WORK REQUIRED: For this exercise, copy the data exactly and omit any images.

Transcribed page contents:

=-=-=-=-=

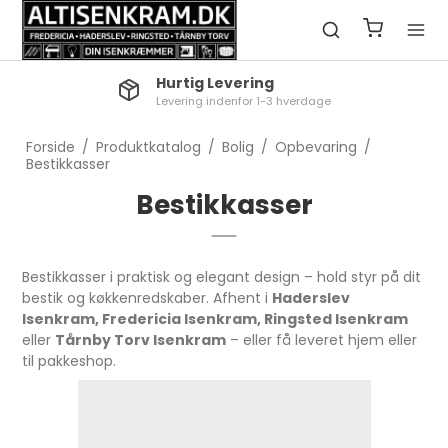
Hurtig Levering
Levering indenfor 1-3 hverdage
Forside
/
Produktkatalog
/
Bolig
/
Opbevaring
/
Bestikkasser
Bestikkasser
Bestikkasser i praktisk og elegant design – hold styr på dit
bestik og køkkenredskaber. Afhent i
Haderslev
Isenkram, Fredericia Isenkram, Ringsted Isenkram
eller
Tårnby Torv Isenkram
– eller få leveret hjem eller
til pakkeshop.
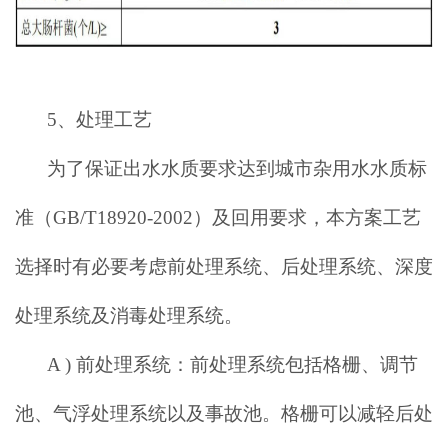
5、
处理工艺
为了保证出水水质要求达到城市杂用水水质标
准（
GB/T18920-2002
）及回用要求，本方案工艺
选择时有必要考虑前处理系统、后处理系统、深度
处理系统及消毒处理系统。
A )
前处理系统：前处理系统包括格栅、调节
池、气浮处理系统以及事故池。格栅可以减轻后处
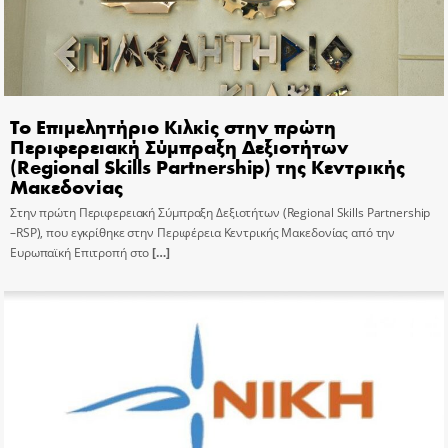
Το Επιμελητήριο Κιλκίς στην πρώτη
Περιφερειακή Σύμπραξη Δεξιοτήτων
(Regional Skills Partnership) της Κεντρικής
Μακεδονίας
Στην πρώτη Περιφερειακή Σύμπραξη Δεξιοτήτων (Regional Skills Partnership
–RSP), που εγκρίθηκε στην Περιφέρεια Κεντρικής Μακεδονίας από την
Ευρωπαϊκή Επιτροπή στο
[…]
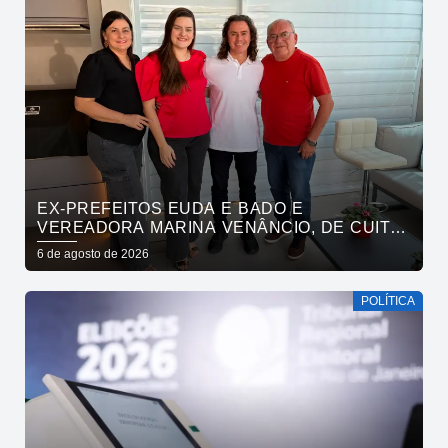
EX-PREFEITOS EUDA E BADO E
VEREADORA MARINA VENÂNCIO, DE CUITÉ,
REAFIRMAM APOIO A CÍCERO, VENEZIANO E
6 de agosto de 2026
ANDRÉ GADELHA
POLÍTICA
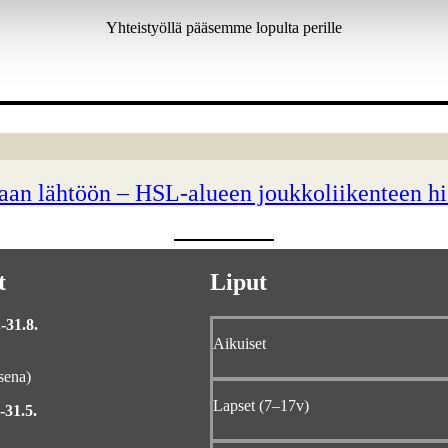
Yhteistyöllä pääsemme lopulta perille
aan lähtöön – HSL-alueen joukkoliikenteen hi
t
Liput
-31.8.
Aikuiset
sena)
Lapset (7–17v)
-31.5.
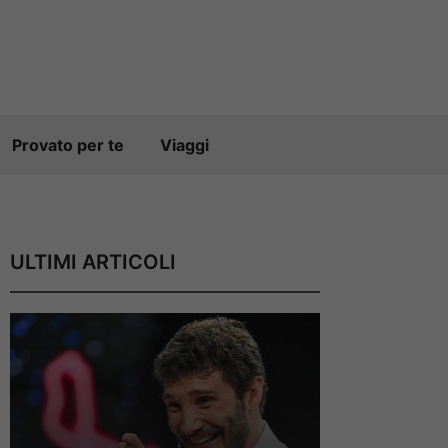
Provato per te
Viaggi
ULTIMI ARTICOLI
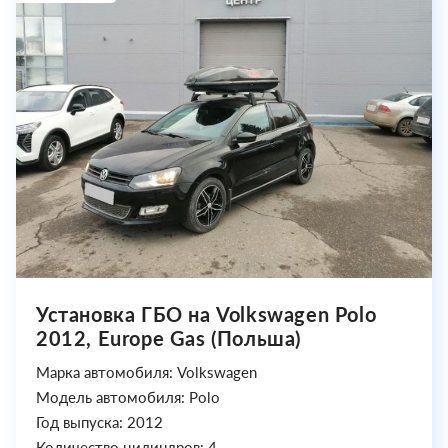
Установка ГБО на Volkswagen Polo
2012, Europe Gas (Польша)
Марка автомобиля: Volkswagen
Модель автомобиля: Polo
Год выпуска: 2012
Количество цилиндров: 4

=-=-=-=-=

RESPONSE TO THIS TASK:
Hurtig Levering
Levering indenfor 1-3 hverdage
Forside
/
Produktkatalog
/
Bolig
/
Opbevaring
/
Bestikkasser
Bestikkasser
Bestikkasser i praktisk og elegant design – hold styr på dit
bestik og køkkenredskaber. Afhent i
Haderslev
Isenkram, Fredericia Isenkram, Ringsted Isenkram
eller
Tårnby Torv Isenkram
– eller få leveret hjem eller
til pakkeshop.
5、
处理工艺
为了保证出水水质要求达到城市杂用水水质标
准（
GB/T18920-2002
）及回用要求，本方案工艺
选择时有必要考虑前处理系统、后处理系统、深度
处理系统及消毒处理系统。
A )
前处理系统：前处理系统包括格栅、调节
池、气浮处理系统以及事故池。格栅可以减轻后处
Το Επιμελητήριο Κιλκίς στην πρώτη
Περιφερειακή Σύμπραξη Δεξιοτήτων
(Regional Skills Partnership) της Κεντρικής
Μακεδονίας
Στην πρώτη Περιφερειακή Σύμπραξη Δεξιοτήτων (Regional Skills Partnership
–RSP), που εγκρίθηκε στην Περιφέρεια Κεντρικής Μακεδονίας από την
Ευρωπαϊκή Επιτροπή στο
[…]
EX-PREFEITOS EUDA E BADO E
VEREADORA MARINA VENÂNCIO, DE CUITÉ,
REAFIRMAM APOIO A CÍCERO, VENEZIANO E
6 de agosto de 2026
ANDRÉ GADELHA
POLÍTICA
Yhteistyöllä pääsemme lopulta perille
aan lähtöön – HSL-alueen joukkoliikenteen hi
t
Liput
-31.8.
Aikuiset
sena)
Lapset (7–17v)
-31.5.
Provato per te
Viaggi
ULTIMI ARTICOLI
Установка ГБО на Volkswagen Polo
2012, Europe Gas (Польша)
Марка автомобиля: Volkswagen
Модель автомобиля: Polo
Год выпуска: 2012
Количество цилиндров: 4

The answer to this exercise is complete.